Reproduce each of the following entries verbatim, preserving every character, line break, and symbol.

[Start of Attachment]

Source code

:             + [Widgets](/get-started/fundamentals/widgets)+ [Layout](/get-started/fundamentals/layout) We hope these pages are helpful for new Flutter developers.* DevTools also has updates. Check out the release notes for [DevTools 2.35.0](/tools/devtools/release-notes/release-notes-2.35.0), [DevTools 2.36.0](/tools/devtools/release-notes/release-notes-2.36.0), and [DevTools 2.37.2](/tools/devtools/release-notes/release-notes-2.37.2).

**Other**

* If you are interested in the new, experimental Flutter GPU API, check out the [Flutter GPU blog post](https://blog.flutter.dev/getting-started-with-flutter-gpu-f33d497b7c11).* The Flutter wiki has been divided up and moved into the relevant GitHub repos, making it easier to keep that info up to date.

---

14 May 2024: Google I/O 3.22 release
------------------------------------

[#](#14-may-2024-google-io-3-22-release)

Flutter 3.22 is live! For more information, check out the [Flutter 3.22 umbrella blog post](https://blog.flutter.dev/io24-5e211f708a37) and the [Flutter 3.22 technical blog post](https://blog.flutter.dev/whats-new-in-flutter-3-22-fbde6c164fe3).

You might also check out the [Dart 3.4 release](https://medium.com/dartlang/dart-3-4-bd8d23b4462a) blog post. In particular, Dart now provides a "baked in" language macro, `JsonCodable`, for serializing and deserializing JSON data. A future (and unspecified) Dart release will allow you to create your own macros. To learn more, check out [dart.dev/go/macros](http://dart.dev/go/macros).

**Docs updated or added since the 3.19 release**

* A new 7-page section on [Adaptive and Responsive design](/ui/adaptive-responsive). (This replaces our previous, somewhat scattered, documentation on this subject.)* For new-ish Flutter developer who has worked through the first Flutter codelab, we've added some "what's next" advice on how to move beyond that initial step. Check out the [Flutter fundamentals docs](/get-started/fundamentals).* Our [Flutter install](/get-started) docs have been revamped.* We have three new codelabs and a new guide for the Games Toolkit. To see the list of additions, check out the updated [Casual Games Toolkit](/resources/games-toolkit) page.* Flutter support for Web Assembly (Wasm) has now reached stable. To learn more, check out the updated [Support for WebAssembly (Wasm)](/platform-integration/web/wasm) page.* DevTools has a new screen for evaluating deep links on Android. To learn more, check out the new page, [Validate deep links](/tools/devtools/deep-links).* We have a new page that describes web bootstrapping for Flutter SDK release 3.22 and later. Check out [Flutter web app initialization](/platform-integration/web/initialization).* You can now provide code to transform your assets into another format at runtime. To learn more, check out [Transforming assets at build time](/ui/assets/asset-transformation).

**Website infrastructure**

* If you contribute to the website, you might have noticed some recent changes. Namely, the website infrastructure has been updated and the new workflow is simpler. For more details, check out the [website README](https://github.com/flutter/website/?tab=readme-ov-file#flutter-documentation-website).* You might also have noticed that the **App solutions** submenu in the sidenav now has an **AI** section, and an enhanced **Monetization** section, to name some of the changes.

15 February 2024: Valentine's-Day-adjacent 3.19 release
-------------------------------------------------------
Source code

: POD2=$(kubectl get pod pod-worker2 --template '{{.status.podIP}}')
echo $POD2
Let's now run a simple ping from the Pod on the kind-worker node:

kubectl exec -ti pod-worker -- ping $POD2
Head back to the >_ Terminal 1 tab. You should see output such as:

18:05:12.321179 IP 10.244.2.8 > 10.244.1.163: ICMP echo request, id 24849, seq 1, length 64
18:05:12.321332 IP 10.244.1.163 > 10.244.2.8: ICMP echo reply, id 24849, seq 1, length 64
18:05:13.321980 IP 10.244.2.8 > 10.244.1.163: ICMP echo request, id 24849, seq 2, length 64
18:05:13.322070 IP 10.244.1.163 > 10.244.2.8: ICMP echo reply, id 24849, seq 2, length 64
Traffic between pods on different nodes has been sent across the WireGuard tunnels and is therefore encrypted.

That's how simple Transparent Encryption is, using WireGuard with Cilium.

[End of Attachment]

* Problem solution
Source code

:             + [Widgets](/get-started/fundamentals/widgets)+ [Layout](/get-started/fundamentals/layout) We hope these pages are helpful for new Flutter developers.* DevTools also has updates. Check out the release notes for [DevTools 2.35.0](/tools/devtools/release-notes/release-notes-2.35.0), [DevTools 2.36.0](/tools/devtools/release-notes/release-notes-2.36.0), and [DevTools 2.37.2](/tools/devtools/release-notes/release-notes-2.37.2).

**Other**

* If you are interested in the new, experimental Flutter GPU API, check out the [Flutter GPU blog post](https://blog.flutter.dev/getting-started-with-flutter-gpu-f33d497b7c11).* The Flutter wiki has been divided up and moved into the relevant GitHub repos, making it easier to keep that info up to date.

---

14 May 2024: Google I/O 3.22 release
------------------------------------

[#](#14-may-2024-google-io-3-22-release)

Flutter 3.22 is live! For more information, check out the [Flutter 3.22 umbrella blog post](https://blog.flutter.dev/io24-5e211f708a37) and the [Flutter 3.22 technical blog post](https://blog.flutter.dev/whats-new-in-flutter-3-22-fbde6c164fe3).

You might also check out the [Dart 3.4 release](https://medium.com/dartlang/dart-3-4-bd8d23b4462a) blog post. In particular, Dart now provides a "baked in" language macro, `JsonCodable`, for serializing and deserializing JSON data. A future (and unspecified) Dart release will allow you to create your own macros. To learn more, check out [dart.dev/go/macros](http://dart.dev/go/macros).

**Docs updated or added since the 3.19 release**

* A new 7-page section on [Adaptive and Responsive design](/ui/adaptive-responsive). (This replaces our previous, somewhat scattered, documentation on this subject.)* For new-ish Flutter developer who has worked through the first Flutter codelab, we've added some "what's next" advice on how to move beyond that initial step. Check out the [Flutter fundamentals docs](/get-started/fundamentals).* Our [Flutter install](/get-started) docs have been revamped.* We have three new codelabs and a new guide for the Games Toolkit. To see the list of additions, check out the updated [Casual Games Toolkit](/resources/games-toolkit) page.* Flutter support for Web Assembly (Wasm) has now reached stable. To learn more, check out the updated [Support for WebAssembly (Wasm)](/platform-integration/web/wasm) page.* DevTools has a new screen for evaluating deep links on Android. To learn more, check out the new page, [Validate deep links](/tools/devtools/deep-links).* We have a new page that describes web bootstrapping for Flutter SDK release 3.22 and later. Check out [Flutter web app initialization](/platform-integration/web/initialization).* You can now provide code to transform your assets into another format at runtime. To learn more, check out [Transforming assets at build time](/ui/assets/asset-transformation).

**Website infrastructure**

* If you contribute to the website, you might have noticed some recent changes. Namely, the website infrastructure has been updated and the new workflow is simpler. For more details, check out the [website README](https://github.com/flutter/website/?tab=readme-ov-file#flutter-documentation-website).* You might also have noticed that the **App solutions** submenu in the sidenav now has an **AI** section, and an enhanced **Monetization** section, to name some of the changes.

15 February 2024: Valentine's-Day-adjacent 3.19 release
-------------------------------------------------------
Source code

: POD2=$(kubectl get pod pod-worker2 --template '{{.status.podIP}}')
echo $POD2
Let's now run a simple ping from the Pod on the kind-worker node:

kubectl exec -ti pod-worker -- ping $POD2
Head back to the >_ Terminal 1 tab. You should see output such as:

18:05:12.321179 IP 10.244.2.8 > 10.244.1.163: ICMP echo request, id 24849, seq 1, length 64
18:05:12.321332 IP 10.244.1.163 > 10.244.2.8: ICMP echo reply, id 24849, seq 1, length 64
18:05:13.321980 IP 10.244.2.8 > 10.244.1.163: ICMP echo request, id 24849, seq 2, length 64
18:05:13.322070 IP 10.244.1.163 > 10.244.2.8: ICMP echo reply, id 24849, seq 2, length 64
Traffic between pods on different nodes has been sent across the WireGuard tunnels and is therefore encrypted.

That's how simple Transparent Encryption is, using WireGuard with Cilium.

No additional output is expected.